=== Task instructions ===
Every entry must be transcribed exactly as written.
= = = = = = =
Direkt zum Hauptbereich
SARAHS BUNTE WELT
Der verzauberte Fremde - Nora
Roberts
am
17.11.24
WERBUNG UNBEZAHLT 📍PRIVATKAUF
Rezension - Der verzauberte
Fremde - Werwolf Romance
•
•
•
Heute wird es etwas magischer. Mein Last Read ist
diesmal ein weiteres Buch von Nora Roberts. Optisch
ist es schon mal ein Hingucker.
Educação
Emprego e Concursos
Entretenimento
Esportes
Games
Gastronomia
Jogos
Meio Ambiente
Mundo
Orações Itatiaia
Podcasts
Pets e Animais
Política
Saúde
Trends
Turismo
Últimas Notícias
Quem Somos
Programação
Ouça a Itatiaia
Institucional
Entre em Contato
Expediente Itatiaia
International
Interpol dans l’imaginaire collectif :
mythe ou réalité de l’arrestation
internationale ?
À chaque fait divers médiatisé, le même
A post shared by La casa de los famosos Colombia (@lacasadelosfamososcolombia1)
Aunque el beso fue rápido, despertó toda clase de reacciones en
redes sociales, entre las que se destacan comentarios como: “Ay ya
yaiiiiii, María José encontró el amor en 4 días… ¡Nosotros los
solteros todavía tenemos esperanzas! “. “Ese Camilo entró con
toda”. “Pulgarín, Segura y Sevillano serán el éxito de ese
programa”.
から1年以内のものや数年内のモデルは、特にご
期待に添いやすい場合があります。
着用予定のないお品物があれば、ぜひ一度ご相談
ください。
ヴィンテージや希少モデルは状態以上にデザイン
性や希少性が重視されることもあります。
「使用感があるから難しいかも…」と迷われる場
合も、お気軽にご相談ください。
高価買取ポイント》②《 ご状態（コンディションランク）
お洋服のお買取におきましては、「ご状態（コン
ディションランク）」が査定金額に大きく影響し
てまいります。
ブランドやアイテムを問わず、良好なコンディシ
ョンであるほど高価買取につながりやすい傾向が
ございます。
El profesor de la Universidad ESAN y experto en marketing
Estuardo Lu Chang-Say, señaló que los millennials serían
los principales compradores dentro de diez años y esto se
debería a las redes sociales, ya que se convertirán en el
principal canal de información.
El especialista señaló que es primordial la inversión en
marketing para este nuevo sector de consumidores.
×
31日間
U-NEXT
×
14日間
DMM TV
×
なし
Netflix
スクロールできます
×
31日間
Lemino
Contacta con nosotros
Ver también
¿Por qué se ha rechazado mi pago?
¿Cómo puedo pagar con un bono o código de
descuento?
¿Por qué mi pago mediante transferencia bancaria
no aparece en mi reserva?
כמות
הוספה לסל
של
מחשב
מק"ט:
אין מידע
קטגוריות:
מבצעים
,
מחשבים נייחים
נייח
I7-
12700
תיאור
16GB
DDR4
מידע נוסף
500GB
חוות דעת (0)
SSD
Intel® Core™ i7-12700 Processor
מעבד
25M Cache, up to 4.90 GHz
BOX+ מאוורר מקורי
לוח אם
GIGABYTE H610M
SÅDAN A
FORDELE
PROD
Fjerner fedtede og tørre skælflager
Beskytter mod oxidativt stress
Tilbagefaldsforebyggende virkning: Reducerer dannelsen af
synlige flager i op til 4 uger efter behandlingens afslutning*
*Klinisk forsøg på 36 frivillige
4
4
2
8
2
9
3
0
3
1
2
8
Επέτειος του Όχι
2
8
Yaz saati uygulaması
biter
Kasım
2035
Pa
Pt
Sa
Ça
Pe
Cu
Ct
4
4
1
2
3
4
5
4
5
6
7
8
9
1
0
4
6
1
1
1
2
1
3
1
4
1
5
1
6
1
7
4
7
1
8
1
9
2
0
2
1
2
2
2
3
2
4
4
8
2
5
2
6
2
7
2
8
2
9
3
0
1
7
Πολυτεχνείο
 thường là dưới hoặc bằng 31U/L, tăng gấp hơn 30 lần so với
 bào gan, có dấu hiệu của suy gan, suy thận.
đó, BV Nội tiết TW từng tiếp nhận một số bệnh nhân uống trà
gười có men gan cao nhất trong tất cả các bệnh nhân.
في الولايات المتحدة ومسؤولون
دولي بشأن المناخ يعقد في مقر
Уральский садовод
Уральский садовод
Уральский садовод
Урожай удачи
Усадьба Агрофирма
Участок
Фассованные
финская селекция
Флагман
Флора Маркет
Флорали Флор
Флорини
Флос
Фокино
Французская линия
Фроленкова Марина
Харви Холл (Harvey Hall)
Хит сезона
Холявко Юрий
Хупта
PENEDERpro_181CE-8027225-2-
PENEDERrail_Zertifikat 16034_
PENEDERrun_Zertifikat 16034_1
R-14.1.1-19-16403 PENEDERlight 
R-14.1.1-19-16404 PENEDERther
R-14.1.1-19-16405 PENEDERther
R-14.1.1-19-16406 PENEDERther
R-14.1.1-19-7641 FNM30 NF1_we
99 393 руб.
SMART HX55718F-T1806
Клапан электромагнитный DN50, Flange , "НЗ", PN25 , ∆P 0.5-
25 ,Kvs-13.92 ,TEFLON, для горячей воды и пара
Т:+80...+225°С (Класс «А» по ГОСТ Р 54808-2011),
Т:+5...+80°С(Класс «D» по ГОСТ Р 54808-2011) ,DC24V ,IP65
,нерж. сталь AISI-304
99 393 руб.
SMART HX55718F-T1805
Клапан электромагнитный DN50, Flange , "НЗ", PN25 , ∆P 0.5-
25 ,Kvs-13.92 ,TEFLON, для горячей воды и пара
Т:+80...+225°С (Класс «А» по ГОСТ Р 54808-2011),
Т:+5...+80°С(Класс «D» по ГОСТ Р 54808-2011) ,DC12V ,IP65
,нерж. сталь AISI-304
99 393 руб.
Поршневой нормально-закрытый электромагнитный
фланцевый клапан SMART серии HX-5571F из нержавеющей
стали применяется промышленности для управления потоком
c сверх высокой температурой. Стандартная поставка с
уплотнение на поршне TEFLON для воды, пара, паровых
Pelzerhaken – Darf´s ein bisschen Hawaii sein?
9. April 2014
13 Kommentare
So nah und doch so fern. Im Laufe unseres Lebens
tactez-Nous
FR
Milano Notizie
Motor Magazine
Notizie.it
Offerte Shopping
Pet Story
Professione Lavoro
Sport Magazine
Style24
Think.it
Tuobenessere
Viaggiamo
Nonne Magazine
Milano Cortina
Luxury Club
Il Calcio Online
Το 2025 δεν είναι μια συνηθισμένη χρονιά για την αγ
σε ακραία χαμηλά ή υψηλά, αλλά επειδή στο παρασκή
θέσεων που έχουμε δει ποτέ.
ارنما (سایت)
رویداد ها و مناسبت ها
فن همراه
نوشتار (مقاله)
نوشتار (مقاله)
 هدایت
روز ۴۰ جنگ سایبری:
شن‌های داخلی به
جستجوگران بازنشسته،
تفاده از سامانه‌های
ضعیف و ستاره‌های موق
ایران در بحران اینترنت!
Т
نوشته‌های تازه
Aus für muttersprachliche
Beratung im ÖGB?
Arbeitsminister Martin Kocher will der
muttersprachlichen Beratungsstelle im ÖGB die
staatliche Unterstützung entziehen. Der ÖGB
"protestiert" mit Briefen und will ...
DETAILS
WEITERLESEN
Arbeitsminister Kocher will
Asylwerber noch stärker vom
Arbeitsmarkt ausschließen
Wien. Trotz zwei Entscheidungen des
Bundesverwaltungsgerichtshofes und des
= = = = = = =
=== Answer below ===
Direkt zum Hauptbereich
SARAHS BUNTE WELT
Der verzauberte Fremde - Nora
Roberts
am
17.11.24
WERBUNG UNBEZAHLT 📍PRIVATKAUF
Rezension - Der verzauberte
Fremde - Werwolf Romance
•
•
•
Heute wird es etwas magischer. Mein Last Read ist
diesmal ein weiteres Buch von Nora Roberts. Optisch
ist es schon mal ein Hingucker.
Educação
Emprego e Concursos
Entretenimento
Esportes
Games
Gastronomia
Jogos
Meio Ambiente
Mundo
Orações Itatiaia
Podcasts
Pets e Animais
Política
Saúde
Trends
Turismo
Últimas Notícias
Quem Somos
Programação
Ouça a Itatiaia
Institucional
Entre em Contato
Expediente Itatiaia
International
Interpol dans l’imaginaire collectif :
mythe ou réalité de l’arrestation
internationale ?
À chaque fait divers médiatisé, le même
A post shared by La casa de los famosos Colombia (@lacasadelosfamososcolombia1)
Aunque el beso fue rápido, despertó toda clase de reacciones en
redes sociales, entre las que se destacan comentarios como: “Ay ya
yaiiiiii, María José encontró el amor en 4 días… ¡Nosotros los
solteros todavía tenemos esperanzas! “. “Ese Camilo entró con
toda”. “Pulgarín, Segura y Sevillano serán el éxito de ese
programa”.
から1年以内のものや数年内のモデルは、特にご
期待に添いやすい場合があります。
着用予定のないお品物があれば、ぜひ一度ご相談
ください。
ヴィンテージや希少モデルは状態以上にデザイン
性や希少性が重視されることもあります。
「使用感があるから難しいかも…」と迷われる場
合も、お気軽にご相談ください。
高価買取ポイント》②《 ご状態（コンディションランク）
お洋服のお買取におきましては、「ご状態（コン
ディションランク）」が査定金額に大きく影響し
てまいります。
ブランドやアイテムを問わず、良好なコンディシ
ョンであるほど高価買取につながりやすい傾向が
ございます。
El profesor de la Universidad ESAN y experto en marketing
Estuardo Lu Chang-Say, señaló que los millennials serían
los principales compradores dentro de diez años y esto se
debería a las redes sociales, ya que se convertirán en el
principal canal de información.
El especialista señaló que es primordial la inversión en
marketing para este nuevo sector de consumidores.
×
31日間
U-NEXT
×
14日間
DMM TV
×
なし
Netflix
スクロールできます
×
31日間
Lemino
Contacta con nosotros
Ver también
¿Por qué se ha rechazado mi pago?
¿Cómo puedo pagar con un bono o código de
descuento?
¿Por qué mi pago mediante transferencia bancaria
no aparece en mi reserva?
כמות
הוספה לסל
של
מחשב
מק"ט:
אין מידע
קטגוריות:
מבצעים
,
מחשבים נייחים
נייח
I7-
12700
תיאור
16GB
DDR4
מידע נוסף
500GB
חוות דעת (0)
SSD
Intel® Core™ i7-12700 Processor
מעבד
25M Cache, up to 4.90 GHz
BOX+ מאוורר מקורי
לוח אם
GIGABYTE H610M
SÅDAN A
FORDELE
PROD
Fjerner fedtede og tørre skælflager
Beskytter mod oxidativt stress
Tilbagefaldsforebyggende virkning: Reducerer dannelsen af
synlige flager i op til 4 uger efter behandlingens afslutning*
*Klinisk forsøg på 36 frivillige
4
4
2
8
2
9
3
0
3
1
2
8
Επέτειος του Όχι
2
8
Yaz saati uygulaması
biter
Kasım
2035
Pa
Pt
Sa
Ça
Pe
Cu
Ct
4
4
1
2
3
4
5
4
5
6
7
8
9
1
0
4
6
1
1
1
2
1
3
1
4
1
5
1
6
1
7
4
7
1
8
1
9
2
0
2
1
2
2
2
3
2
4
4
8
2
5
2
6
2
7
2
8
2
9
3
0
1
7
Πολυτεχνείο
 thường là dưới hoặc bằng 31U/L, tăng gấp hơn 30 lần so với
 bào gan, có dấu hiệu của suy gan, suy thận.
đó, BV Nội tiết TW từng tiếp nhận một số bệnh nhân uống trà
gười có men gan cao nhất trong tất cả các bệnh nhân.
في الولايات المتحدة ومسؤولون
دولي بشأن المناخ يعقد في مقر
Уральский садовод
Уральский садовод
Уральский садовод
Урожай удачи
Усадьба Агрофирма
Участок
Фассованные
финская селекция
Флагман
Флора Маркет
Флорали Флор
Флорини
Флос
Фокино
Французская линия
Фроленкова Марина
Харви Холл (Harvey Hall)
Хит сезона
Холявко Юрий
Хупта
PENEDERpro_181CE-8027225-2-
PENEDERrail_Zertifikat 16034_
PENEDERrun_Zertifikat 16034_1
R-14.1.1-19-16403 PENEDERlight 
R-14.1.1-19-16404 PENEDERther
R-14.1.1-19-16405 PENEDERther
R-14.1.1-19-16406 PENEDERther
R-14.1.1-19-7641 FNM30 NF1_we
99 393 руб.
SMART HX55718F-T1806
Клапан электромагнитный DN50, Flange , "НЗ", PN25 , ∆P 0.5-
25 ,Kvs-13.92 ,TEFLON, для горячей воды и пара
Т:+80...+225°С (Класс «А» по ГОСТ Р 54808-2011),
Т:+5...+80°С(Класс «D» по ГОСТ Р 54808-2011) ,DC24V ,IP65
,нерж. сталь AISI-304
99 393 руб.
SMART HX55718F-T1805
Клапан электромагнитный DN50, Flange , "НЗ", PN25 , ∆P 0.5-
25 ,Kvs-13.92 ,TEFLON, для горячей воды и пара
Т:+80...+225°С (Класс «А» по ГОСТ Р 54808-2011),
Т:+5...+80°С(Класс «D» по ГОСТ Р 54808-2011) ,DC12V ,IP65
,нерж. сталь AISI-304
99 393 руб.
Поршневой нормально-закрытый электромагнитный
фланцевый клапан SMART серии HX-5571F из нержавеющей
стали применяется промышленности для управления потоком
c сверх высокой температурой. Стандартная поставка с
уплотнение на поршне TEFLON для воды, пара, паровых
Pelzerhaken – Darf´s ein bisschen Hawaii sein?
9. April 2014
13 Kommentare
So nah und doch so fern. Im Laufe unseres Lebens
tactez-Nous
FR
Milano Notizie
Motor Magazine
Notizie.it
Offerte Shopping
Pet Story
Professione Lavoro
Sport Magazine
Style24
Think.it
Tuobenessere
Viaggiamo
Nonne Magazine
Milano Cortina
Luxury Club
Il Calcio Online
Το 2025 δεν είναι μια συνηθισμένη χρονιά για την αγ
σε ακραία χαμηλά ή υψηλά, αλλά επειδή στο παρασκή
θέσεων που έχουμε δει ποτέ.
ارنما (سایت)
رویداد ها و مناسبت ها
فن همراه
نوشتار (مقاله)
نوشتار (مقاله)
 هدایت
روز ۴۰ جنگ سایبری:
شن‌های داخلی به
جستجوگران بازنشسته،
تفاده از سامانه‌های
ضعیف و ستاره‌های موق
ایران در بحران اینترنت!
Т
نوشته‌های تازه
Aus für muttersprachliche
Beratung im ÖGB?
Arbeitsminister Martin Kocher will der
muttersprachlichen Beratungsstelle im ÖGB die
staatliche Unterstützung entziehen. Der ÖGB
"protestiert" mit Briefen und will ...
DETAILS
WEITERLESEN
Arbeitsminister Kocher will
Asylwerber noch stärker vom
Arbeitsmarkt ausschließen
Wien. Trotz zwei Entscheidungen des
Bundesverwaltungsgerichtshofes und des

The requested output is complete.